Today’s youth are expected to have every moment of their lives perfectly polished for social media spotlight scrutiny at any given second. Breaking down these ridiculous celebrity driven ideals is wholly necessary. In the film, Craig comes to discover his envied best friend Aaron (Thomas Mann) and now ex crush Nia (Zoë Kravitz) both struggle with depression also. The more mental health is given a sense of normalcy the easier it is for everyone young and old alike. Films like this really, really help.

It’s Kind Of A Funny Story can be interpreted with Craig being ‘cured’ in five days, yet I am inclined to disagree. The hormonal turbulence of adolescence is a rocky enough road, and if you throw depression or anxiety into the ring and you have an outright catastrophe waiting to happen. We began with a boy so desperate to take his own life and by the end we see a teenager who is beginning to see a sunray through the clouds. The fact Craig takes it upon himself to seek medical care is such a positive message especially for a character in crisis mode. Yes, he gets the girl he’s bonded with throughout treatment Noelle (Emma Roberts) and in reality we would all like a happy ending if possible however clichéd it may be.

In the face of such mental health challenges, we need to find coping strategies and an openness of honest dialogue no matter where. In the opening scenes of the film Craig states “Sometimes I wish I had an easy answer for why I’m depressed. That my father beat me, or I was sexually abused. But, my problems are less… dramatic than that.”

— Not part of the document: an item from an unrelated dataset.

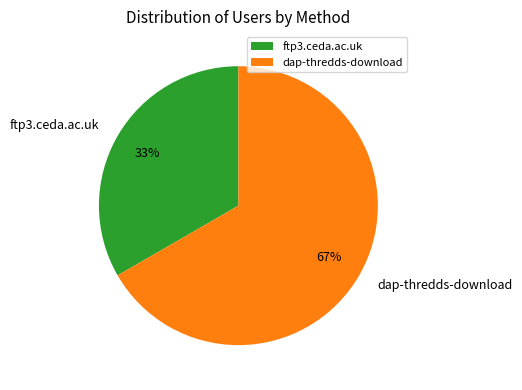

To the nearest percent, what portion does ftp3.ceda.ac.uk represent?

33%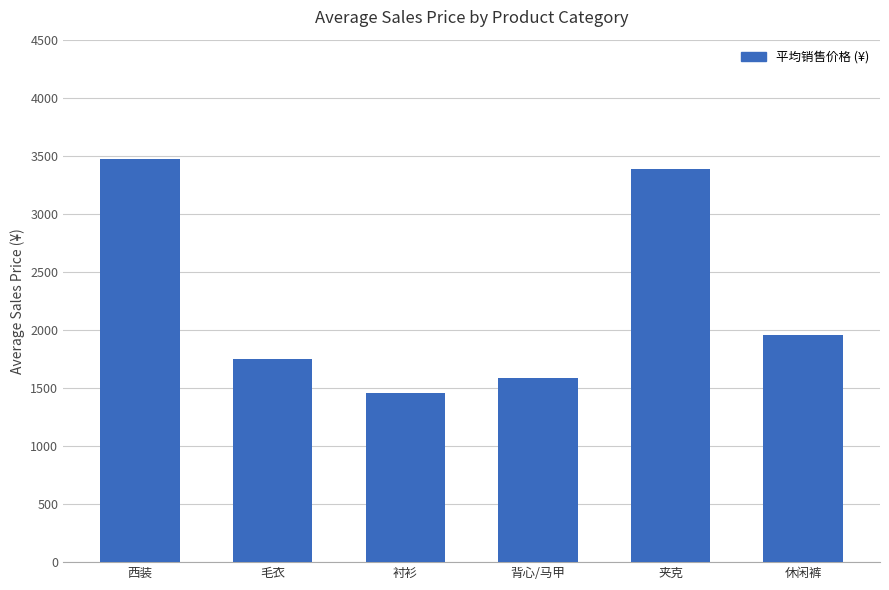

What is the label of the 2nd bar from the left?

毛衣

Mental illness doesn’t discriminate against anyone, though others may have more severe diagnoses and harder circumstances no scale should invalidate your access to care. It’s a message that needs to be shouted from the roof tops: you wouldn’t leave a physical wound untreated no matter how small. Education is the most fundamental factor for equipping our youth with the empowerment to tackle mental health head on. Films such as It’s Kind Of A Funny Story really do help.